══ Text block ══

Chart 2: Capesize congestion rebounded and remained high in mainland China following typhoon Chanthu
While the higher regional freight spread environment has continued, Capesize congestion in China sea has rebounded again in recent weeks following typhoon Chanthu, and this reduced the number of open tonnage out of mainland China. The combination of competition and limited prompt tonnage, triggered Australian miners to pay up almost twice more than their early September rates in the Pacific in order to secure tonnage for their October shipments. They had to match the Atlantic rates to attract tonnage before committing ballast.
Chart 3.: The freight component percentage(%) against CFR iron ore prices remained low, less than 20%
From iron ore trading perspective, although iron ore prices (CFR Qingdao) dropped significantly hitting a 10-month low, iron ore shipments have remained strong so far, as steel mills interest in maximizing their profit with low steel resource cost input maintained appetite on imported iron ore in mainland China before the expected cut in steel production over the winter period.
More importantly, the freight component percentage (%) against CFR iron ore prices remained low enough for miners to pay premium freight to secure tonnage (see chart 3) as miners have tried to sell available cargo before iron ore prices drop further. While C5 has increased $10/ton over the last three weeks, CFR iron ore prices dropped more than $20 over the same period. Technically, $10 change in iron ore CFR prices could mean approximately $50,000 in time charter rates.

═══

→ **List of tasks**:
1) List every dollar amount in the freight market text, in the order they appear.
2) According to the freight market text, how much did C5 increase over the last three weeks?
The data after this point is separate material unrelated to the freight market text.

══ Information ══

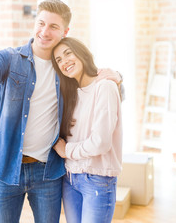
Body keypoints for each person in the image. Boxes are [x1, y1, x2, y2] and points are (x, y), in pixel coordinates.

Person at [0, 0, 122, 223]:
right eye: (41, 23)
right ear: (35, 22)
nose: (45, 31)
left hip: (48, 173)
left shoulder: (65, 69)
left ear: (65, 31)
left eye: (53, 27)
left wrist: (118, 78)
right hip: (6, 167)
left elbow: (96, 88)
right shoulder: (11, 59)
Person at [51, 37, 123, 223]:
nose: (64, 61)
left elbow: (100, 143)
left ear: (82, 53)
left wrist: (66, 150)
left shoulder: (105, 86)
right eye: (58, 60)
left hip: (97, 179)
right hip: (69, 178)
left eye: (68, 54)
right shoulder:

═══

→ **List of solutions**:
1) $10/ton, $20, $10, $50,000

2) C5 increased $10/ton.